Linear and branched aliphatic appendages were installed to determine the subtle differences between Hsp90α and Hsp90β. The construction of 20a–h was achieved by treating 15 with readily available Grignard reagents 19a–h (Scheme 4).15 Similarly, 20i was constructed with allylmagnesium bromide. 19j was constrained via a propargyl ether to produce 20j, which orients the ether toward the solvent channel for interactions with Asn51 and Phe138. Compound 21 was produced upon treatment of 20h with osmium tetroxide and sodium metaperiodate followed by reduction with sodium cyanoborohydride.
Scheme 4. Synthesis of 20a–k and 21.
Conditions: (a) RMgBr, THF, 80 °C, 55–77%; (b) allylmagnesium bromide, −20 °C, 50%; (c) ethymagnesium bromide, methyl propargyl ether, 58%; (d) OsO4, NMO; (e) NaBH3CN, 62%.
The n-propyl derivative 20a maintained similar affinity as 16, which led to evaluation of the related n-butyl analogue 20b (Table 3). Surprisingly, 20b manifested an ∼3-fold improvement in binding affinity, but the selectivity against Hsp90β remained unchanged (∼13-fold). Extension to an n-pentyl moiety (20c) resulted in a minor loss of affinity. Collectively, the data obtained from isopropyl compounds 20d–f suggest that branching adjacent to the tertiary alcohol is not well-tolerated. Therefore, the pocket was further explored via a methoxy group (20g) and a terminal alcohol (21) to mimic water that is present in the channel. Methoxy-containing compound 20g manifested an ∼3-fold loss in affinity compared to n-butyl analogue 20b, whereas alcohol 21 manifested an ∼24-fold loss in affinity. These results suggest that the unprotected alcohol in 21 interacts with solvent molecules via enthalpic interactions, whereas the methoxy analogue 20 appears to displace solvent from the binding site, which leads to an increase in entropy. Ether 20j exhibited an improved affinity (IC50 ≈ 45 nM), but the selectivity for Hsp90α remained unaffected. Introduction of a terminal alkene in 20h and 20i produced compounds that manifested decreased affinity, suggesting that the alkene is disfavored because of its rigidity. Compounds 20a–j and 21 revealed that alkylation of the tertiary alcohol produces compounds that manifest improved affinity. Except for allyl derivative 20i, the selectivity for Hsp90α versus Hsp90β ranged between ∼5- and 10-fold, suggesting that modification to this region drives affinity but not selectivity.

→ Extracted material
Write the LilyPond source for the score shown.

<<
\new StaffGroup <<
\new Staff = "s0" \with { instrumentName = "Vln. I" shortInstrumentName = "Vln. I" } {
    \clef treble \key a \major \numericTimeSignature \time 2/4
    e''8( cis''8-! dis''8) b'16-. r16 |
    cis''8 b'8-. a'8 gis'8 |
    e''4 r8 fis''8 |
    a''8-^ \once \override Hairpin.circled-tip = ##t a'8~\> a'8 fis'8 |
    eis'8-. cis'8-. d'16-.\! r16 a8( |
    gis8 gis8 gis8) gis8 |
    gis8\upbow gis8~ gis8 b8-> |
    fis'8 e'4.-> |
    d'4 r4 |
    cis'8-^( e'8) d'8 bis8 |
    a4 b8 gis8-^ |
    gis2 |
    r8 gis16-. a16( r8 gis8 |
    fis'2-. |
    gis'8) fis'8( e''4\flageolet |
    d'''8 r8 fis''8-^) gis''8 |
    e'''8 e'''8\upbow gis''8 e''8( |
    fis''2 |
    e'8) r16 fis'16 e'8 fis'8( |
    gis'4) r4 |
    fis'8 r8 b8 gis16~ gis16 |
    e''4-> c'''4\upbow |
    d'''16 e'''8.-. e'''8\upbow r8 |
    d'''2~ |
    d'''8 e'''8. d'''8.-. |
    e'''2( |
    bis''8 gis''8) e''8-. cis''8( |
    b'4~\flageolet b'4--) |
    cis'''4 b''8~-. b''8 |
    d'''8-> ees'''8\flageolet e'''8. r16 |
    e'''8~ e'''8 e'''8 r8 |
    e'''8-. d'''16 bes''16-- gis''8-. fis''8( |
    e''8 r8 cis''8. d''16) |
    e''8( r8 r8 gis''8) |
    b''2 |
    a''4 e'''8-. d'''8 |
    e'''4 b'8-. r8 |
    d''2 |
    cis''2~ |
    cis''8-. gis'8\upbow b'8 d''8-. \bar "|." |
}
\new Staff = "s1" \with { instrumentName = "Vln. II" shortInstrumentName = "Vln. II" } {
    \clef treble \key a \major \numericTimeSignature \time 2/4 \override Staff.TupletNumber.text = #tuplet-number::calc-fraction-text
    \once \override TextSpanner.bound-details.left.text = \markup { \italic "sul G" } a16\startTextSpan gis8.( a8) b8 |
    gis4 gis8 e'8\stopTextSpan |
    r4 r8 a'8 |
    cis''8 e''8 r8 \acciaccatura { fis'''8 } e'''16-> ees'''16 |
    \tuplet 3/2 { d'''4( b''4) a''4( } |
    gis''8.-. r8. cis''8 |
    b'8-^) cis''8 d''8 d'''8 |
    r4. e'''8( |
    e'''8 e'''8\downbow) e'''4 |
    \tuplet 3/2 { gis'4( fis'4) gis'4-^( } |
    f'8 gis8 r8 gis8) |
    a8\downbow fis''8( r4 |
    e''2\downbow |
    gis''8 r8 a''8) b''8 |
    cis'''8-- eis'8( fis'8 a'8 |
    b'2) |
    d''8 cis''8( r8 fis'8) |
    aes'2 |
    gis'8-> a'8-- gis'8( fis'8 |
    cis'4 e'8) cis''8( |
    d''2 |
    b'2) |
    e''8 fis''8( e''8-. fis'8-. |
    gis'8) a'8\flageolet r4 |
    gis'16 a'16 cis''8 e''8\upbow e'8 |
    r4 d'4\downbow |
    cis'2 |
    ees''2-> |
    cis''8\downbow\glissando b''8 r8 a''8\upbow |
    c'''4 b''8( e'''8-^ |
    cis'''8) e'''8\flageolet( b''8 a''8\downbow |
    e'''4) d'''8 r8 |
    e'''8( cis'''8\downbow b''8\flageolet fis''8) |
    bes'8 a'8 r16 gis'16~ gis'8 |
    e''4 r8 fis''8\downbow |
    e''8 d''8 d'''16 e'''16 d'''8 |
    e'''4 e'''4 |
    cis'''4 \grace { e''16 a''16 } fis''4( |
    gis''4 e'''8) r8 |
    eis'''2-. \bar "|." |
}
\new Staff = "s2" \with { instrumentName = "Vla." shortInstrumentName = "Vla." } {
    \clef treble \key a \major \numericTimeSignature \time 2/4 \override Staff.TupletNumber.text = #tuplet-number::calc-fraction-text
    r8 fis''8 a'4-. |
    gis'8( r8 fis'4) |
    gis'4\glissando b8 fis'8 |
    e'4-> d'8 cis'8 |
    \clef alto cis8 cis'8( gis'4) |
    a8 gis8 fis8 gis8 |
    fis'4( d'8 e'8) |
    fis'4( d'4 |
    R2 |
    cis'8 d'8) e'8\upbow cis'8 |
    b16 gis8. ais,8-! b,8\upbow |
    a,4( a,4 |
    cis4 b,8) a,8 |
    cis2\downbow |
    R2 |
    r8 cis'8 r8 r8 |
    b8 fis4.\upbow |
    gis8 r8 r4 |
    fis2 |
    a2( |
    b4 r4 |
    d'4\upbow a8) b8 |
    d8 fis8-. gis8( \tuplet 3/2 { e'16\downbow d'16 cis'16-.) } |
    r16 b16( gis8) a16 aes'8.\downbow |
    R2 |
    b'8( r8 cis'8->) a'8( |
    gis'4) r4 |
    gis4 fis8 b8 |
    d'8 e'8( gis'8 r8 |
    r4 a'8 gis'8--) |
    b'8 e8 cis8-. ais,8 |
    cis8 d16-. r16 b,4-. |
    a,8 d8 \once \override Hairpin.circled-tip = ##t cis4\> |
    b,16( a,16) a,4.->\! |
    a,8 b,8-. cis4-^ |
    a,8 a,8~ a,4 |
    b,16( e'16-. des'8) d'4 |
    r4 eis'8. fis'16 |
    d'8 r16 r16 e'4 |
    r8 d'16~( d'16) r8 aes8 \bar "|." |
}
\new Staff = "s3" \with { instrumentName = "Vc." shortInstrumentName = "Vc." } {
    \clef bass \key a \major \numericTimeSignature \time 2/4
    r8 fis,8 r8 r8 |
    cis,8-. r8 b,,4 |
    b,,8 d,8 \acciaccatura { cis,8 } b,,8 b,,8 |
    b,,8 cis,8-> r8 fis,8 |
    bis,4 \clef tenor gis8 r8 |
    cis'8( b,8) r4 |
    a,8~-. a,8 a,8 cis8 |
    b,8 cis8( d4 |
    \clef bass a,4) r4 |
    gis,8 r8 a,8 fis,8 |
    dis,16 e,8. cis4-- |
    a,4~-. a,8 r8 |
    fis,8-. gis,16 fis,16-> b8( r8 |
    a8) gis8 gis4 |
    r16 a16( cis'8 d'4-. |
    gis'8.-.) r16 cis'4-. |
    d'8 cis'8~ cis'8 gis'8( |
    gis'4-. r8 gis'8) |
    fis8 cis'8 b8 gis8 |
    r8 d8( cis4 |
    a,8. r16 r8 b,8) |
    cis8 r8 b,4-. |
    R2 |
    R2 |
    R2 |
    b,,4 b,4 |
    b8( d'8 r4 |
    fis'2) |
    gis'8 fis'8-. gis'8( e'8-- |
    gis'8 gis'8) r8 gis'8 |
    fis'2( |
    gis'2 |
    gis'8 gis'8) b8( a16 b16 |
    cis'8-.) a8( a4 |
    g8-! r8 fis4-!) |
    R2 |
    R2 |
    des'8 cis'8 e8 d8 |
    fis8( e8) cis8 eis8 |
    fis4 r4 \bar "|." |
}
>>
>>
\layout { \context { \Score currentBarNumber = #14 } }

→ Exercise instructions
A. Answer the following questions using the Hsp90 text, one answer per line.
(i) With which reagent was 20i constructed?
(ii) What IC50 did ether 20j exhibit?
(iii) What loss in affinity did methoxy-containing compound 20g manifest compared to n-butyl analogue 20b?
B. Retype the portion of the Hsp90 text starting with "Conditions: (a) RMgBr, THF, 80" and going on through "(e) NaBH3CN, 62%.".
C. Continue the Hsp90 text from the point at which it stops.

→ Answers in order
A.
(i) Allylmagnesium bromide.
(ii) Approximately 45 nM.
(iii) An approximately 3-fold loss in affinity.

B.
Conditions: (a) RMgBr, THF, 80 °C, 55–77%; (b) allylmagnesium bromide, −20 °C, 50%; (c) ethymagnesium bromide, methyl propargyl ether, 58%; (d) OsO4, NMO; (e) NaBH3CN, 62%.

C.
Table 3. Binding Affinities and Selectivities for Hsp90α > Hsp90β Obtained by FP Assay.
| IC50 (μM)a |
|||
|---|---|---|---|
| compd | Hsp90α | Hsp90β | fold selectivity |
| 20a | 0.480 ± 0.05 | 4.57 ± 0.07 | ∼10 |
| 20b | 0.184 ± 0.02 | 2.40 ± 0.39 | ∼13 |
| 20c | 0.229 ± 0.01 | 2.07 ± 0.08 | ∼8 |
| 20d | 11.81 ± 0.87 | >50 | >5 |
| 20e | 4.60 ± 0.87 | >50 | ∼10 |
| 20f | 0.596 ± 0.03 | 5.16 | ∼10 |
| 20g | 0.447 ± 0.02 | 4.98 ± 0.29 | ∼10 |
| 20h | 2.49 ± 0.25 | 30.5 ± 2.3 | ∼12 |
| 20i | 2.22 ± 0.21 | >50 | ∼21 |
| 20j | 0.045 ± 0.02 | 0.426 ± 0.07 | ∼10 |
| 21 | 3.71 ± 0.25 | 17.94 ± 2.80 | ∼5 |
IC50 values are reported as the mean of triplicates ± SD.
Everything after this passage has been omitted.